→ **Exercise description**:
Return every line of the records that includes the string "تقویت".

→ **Source records**:
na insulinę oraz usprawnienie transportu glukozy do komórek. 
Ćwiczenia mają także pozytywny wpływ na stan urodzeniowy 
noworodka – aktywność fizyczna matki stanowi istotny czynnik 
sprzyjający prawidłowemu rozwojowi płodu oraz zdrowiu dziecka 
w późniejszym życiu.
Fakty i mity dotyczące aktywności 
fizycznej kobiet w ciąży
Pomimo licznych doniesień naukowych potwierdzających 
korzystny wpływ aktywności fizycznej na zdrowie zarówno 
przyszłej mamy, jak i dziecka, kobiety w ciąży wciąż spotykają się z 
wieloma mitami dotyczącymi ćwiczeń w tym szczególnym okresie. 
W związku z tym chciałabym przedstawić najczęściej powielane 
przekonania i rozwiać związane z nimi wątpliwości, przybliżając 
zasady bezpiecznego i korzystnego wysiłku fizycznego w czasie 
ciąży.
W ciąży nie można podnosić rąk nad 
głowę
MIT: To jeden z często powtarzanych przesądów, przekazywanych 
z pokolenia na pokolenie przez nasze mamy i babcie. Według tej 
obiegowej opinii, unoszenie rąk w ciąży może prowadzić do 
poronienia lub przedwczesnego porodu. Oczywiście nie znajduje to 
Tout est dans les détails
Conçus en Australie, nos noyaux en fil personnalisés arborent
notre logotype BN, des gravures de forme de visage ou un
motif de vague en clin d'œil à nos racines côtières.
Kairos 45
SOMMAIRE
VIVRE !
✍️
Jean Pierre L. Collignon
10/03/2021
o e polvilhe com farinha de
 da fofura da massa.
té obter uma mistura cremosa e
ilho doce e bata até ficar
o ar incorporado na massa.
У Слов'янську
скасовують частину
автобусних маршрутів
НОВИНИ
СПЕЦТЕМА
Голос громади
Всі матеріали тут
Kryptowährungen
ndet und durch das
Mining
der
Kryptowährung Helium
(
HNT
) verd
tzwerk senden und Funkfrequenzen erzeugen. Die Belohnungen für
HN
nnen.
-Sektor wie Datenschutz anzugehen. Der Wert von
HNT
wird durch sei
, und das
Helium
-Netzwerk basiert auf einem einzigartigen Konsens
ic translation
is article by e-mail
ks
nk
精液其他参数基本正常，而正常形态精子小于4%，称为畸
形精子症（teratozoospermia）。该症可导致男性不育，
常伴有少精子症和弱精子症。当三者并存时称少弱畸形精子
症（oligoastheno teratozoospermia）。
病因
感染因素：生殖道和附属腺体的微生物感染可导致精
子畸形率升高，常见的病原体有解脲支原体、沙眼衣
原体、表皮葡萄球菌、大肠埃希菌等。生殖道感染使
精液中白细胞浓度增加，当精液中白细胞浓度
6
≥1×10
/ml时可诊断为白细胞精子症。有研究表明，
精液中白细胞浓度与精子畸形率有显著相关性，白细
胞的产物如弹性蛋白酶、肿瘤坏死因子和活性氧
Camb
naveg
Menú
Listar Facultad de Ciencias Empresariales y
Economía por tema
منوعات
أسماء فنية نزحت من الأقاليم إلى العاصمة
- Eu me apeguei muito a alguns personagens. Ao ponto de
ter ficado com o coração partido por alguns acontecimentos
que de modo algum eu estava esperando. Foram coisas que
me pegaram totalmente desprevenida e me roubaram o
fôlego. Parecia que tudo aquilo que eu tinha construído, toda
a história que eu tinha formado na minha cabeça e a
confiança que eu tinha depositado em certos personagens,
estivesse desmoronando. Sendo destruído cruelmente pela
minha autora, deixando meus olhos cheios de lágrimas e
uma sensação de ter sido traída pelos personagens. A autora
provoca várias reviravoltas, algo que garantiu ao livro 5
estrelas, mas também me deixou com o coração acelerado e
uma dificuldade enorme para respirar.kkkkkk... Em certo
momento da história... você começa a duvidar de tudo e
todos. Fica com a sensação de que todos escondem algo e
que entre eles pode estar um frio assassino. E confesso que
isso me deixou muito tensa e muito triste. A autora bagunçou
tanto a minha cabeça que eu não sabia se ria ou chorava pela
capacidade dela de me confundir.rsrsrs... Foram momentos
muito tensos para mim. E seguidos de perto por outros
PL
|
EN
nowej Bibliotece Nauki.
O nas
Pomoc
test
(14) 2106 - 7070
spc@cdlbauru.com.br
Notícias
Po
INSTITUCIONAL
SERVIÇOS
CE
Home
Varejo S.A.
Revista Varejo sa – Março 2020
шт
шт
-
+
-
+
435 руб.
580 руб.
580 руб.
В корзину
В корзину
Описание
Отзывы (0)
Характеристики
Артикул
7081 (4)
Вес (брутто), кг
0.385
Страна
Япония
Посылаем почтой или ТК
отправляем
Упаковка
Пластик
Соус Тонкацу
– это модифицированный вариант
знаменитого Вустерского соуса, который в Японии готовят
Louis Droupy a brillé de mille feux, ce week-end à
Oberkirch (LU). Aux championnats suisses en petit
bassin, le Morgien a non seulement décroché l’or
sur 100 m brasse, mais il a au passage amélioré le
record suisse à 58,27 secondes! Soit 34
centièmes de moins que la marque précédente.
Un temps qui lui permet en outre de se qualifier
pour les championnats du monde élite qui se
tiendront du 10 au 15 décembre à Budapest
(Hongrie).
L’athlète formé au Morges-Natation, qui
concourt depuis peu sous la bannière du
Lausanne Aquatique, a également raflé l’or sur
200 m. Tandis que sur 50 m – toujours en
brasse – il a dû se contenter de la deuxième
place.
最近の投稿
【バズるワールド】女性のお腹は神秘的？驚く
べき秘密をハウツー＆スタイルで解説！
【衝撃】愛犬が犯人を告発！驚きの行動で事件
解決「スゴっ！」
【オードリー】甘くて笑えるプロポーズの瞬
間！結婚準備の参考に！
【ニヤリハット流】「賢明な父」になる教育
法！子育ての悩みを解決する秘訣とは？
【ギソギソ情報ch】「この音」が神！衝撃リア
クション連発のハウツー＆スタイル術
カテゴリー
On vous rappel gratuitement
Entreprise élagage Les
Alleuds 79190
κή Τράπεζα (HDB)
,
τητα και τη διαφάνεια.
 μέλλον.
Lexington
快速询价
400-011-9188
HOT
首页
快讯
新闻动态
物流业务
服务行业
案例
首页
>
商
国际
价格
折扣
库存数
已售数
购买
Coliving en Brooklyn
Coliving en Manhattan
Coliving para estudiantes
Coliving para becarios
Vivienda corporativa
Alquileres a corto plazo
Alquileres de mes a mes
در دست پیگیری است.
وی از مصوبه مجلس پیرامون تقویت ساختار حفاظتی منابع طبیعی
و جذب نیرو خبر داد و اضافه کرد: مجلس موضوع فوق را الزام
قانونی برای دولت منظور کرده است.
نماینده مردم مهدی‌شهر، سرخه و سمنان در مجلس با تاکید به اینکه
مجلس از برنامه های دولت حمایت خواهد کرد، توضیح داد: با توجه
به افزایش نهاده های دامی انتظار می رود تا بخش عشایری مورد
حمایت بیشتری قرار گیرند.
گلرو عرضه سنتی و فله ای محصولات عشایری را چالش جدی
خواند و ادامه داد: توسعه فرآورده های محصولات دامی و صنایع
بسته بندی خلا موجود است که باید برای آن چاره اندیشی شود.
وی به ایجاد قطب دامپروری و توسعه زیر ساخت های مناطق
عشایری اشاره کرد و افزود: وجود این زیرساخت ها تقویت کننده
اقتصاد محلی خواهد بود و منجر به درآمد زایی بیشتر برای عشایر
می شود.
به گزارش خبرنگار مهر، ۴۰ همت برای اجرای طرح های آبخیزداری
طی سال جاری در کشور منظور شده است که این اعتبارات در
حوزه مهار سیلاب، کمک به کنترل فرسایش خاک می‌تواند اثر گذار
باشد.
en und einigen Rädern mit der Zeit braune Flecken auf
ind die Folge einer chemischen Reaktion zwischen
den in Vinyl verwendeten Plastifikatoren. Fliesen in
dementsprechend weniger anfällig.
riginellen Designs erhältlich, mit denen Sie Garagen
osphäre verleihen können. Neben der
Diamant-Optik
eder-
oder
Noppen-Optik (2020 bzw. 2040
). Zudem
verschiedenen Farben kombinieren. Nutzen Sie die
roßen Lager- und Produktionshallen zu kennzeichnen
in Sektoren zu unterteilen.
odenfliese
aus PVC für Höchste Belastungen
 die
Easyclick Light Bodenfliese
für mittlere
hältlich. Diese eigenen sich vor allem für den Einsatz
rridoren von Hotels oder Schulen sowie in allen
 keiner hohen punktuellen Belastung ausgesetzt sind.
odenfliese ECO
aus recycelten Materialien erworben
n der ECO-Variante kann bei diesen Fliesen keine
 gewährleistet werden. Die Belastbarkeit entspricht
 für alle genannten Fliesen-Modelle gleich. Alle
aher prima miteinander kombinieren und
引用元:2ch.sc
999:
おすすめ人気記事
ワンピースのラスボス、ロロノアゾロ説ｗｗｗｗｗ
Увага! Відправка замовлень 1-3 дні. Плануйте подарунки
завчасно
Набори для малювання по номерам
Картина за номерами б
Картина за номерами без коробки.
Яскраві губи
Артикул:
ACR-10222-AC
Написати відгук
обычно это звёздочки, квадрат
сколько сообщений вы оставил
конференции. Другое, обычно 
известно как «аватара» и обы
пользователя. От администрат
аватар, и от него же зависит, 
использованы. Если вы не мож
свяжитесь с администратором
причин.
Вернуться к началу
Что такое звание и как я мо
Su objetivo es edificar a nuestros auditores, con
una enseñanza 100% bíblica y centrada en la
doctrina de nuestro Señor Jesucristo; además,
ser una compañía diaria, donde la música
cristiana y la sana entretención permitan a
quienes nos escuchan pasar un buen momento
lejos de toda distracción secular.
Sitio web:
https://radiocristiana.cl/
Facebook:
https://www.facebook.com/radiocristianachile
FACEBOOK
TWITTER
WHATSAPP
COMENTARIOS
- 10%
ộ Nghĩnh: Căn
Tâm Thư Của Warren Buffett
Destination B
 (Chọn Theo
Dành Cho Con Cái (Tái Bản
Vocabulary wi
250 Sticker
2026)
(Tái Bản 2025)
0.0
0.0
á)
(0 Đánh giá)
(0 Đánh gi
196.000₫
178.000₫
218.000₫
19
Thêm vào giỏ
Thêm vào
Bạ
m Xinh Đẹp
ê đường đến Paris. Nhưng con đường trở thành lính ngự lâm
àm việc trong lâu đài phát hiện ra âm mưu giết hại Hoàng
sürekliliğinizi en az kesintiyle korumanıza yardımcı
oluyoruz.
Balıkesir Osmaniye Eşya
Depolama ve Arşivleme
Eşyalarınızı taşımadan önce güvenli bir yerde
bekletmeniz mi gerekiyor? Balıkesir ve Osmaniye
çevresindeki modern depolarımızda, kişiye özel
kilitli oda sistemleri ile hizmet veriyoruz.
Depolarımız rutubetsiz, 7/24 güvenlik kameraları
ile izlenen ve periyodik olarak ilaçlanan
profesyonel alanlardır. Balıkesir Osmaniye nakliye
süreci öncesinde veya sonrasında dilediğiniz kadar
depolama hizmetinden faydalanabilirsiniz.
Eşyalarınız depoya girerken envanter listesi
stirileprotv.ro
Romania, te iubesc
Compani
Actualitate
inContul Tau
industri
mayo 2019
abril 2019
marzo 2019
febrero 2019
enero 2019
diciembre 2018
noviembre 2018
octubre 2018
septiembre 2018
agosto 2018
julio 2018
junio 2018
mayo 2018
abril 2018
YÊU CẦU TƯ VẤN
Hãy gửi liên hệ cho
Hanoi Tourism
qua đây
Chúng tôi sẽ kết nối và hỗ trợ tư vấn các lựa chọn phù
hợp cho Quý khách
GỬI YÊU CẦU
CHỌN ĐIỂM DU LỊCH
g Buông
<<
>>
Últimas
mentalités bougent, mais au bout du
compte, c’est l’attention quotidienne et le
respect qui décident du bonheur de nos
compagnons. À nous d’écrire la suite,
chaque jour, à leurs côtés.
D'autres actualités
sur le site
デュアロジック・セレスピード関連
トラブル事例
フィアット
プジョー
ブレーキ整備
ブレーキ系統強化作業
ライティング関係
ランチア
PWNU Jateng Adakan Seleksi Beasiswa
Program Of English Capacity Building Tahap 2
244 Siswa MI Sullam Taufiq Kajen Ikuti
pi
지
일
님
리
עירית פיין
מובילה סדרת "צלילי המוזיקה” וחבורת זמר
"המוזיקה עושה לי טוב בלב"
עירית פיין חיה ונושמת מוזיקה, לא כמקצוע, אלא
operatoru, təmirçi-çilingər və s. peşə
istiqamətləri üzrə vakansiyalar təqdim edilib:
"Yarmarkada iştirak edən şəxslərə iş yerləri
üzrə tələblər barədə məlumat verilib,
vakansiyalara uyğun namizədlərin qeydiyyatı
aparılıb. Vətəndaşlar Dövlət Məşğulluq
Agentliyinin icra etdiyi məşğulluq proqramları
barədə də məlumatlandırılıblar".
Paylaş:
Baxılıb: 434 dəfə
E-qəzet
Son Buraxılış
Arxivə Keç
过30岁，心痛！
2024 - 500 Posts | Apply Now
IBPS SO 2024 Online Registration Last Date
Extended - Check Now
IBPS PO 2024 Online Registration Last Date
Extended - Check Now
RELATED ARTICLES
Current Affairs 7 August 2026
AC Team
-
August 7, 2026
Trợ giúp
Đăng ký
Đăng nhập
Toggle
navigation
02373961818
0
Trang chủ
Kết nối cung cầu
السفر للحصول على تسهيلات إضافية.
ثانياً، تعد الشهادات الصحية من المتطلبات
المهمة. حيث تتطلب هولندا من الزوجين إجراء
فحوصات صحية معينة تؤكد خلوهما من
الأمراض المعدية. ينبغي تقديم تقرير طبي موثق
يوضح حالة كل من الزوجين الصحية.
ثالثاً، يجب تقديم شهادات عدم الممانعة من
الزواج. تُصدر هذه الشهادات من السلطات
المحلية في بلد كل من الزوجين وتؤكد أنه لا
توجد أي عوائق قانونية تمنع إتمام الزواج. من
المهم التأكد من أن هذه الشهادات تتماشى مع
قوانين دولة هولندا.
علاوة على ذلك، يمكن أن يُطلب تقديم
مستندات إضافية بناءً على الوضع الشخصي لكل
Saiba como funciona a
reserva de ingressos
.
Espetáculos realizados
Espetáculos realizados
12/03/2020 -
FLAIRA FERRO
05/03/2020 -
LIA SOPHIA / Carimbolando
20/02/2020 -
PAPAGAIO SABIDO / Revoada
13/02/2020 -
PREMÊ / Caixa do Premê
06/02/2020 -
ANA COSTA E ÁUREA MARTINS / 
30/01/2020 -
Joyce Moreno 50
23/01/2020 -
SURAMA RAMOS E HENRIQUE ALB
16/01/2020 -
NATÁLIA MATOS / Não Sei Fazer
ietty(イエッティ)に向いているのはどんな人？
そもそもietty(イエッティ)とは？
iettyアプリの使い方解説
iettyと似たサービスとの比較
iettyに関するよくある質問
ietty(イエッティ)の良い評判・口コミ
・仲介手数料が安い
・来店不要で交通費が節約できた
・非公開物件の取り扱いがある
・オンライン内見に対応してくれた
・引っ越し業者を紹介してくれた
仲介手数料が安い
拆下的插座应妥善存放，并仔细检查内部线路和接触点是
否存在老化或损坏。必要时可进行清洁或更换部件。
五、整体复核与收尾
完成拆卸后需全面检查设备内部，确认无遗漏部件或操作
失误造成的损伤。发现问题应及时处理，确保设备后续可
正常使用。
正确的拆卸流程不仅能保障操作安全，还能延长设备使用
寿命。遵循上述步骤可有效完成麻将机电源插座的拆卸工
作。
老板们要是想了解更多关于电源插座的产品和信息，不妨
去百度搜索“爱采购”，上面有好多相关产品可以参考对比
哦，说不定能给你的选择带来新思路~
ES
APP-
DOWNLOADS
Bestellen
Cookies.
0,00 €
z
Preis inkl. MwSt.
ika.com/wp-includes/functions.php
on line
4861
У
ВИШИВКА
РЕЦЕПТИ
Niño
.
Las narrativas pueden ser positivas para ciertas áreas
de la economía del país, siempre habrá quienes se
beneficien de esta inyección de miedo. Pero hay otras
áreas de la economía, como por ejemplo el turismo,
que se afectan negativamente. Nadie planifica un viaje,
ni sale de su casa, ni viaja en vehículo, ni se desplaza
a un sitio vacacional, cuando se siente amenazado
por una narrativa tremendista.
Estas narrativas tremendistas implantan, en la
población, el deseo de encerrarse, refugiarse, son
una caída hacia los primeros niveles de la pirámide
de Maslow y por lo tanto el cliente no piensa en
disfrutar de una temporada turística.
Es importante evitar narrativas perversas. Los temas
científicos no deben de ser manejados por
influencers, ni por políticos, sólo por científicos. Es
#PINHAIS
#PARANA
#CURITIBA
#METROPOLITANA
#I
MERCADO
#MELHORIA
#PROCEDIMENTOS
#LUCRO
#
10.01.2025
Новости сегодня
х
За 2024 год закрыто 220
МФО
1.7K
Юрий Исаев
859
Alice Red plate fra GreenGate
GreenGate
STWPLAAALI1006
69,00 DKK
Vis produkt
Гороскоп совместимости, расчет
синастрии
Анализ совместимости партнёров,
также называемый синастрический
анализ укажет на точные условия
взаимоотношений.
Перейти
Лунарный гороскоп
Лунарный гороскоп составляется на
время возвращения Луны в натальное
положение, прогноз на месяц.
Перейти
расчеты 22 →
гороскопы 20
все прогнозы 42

→ **Task output**:
وی از مصوبه مجلس پیرامون تقویت ساختار حفاظتی منابع طبیعی
عشایری اشاره کرد و افزود: وجود این زیرساخت ها تقویت کننده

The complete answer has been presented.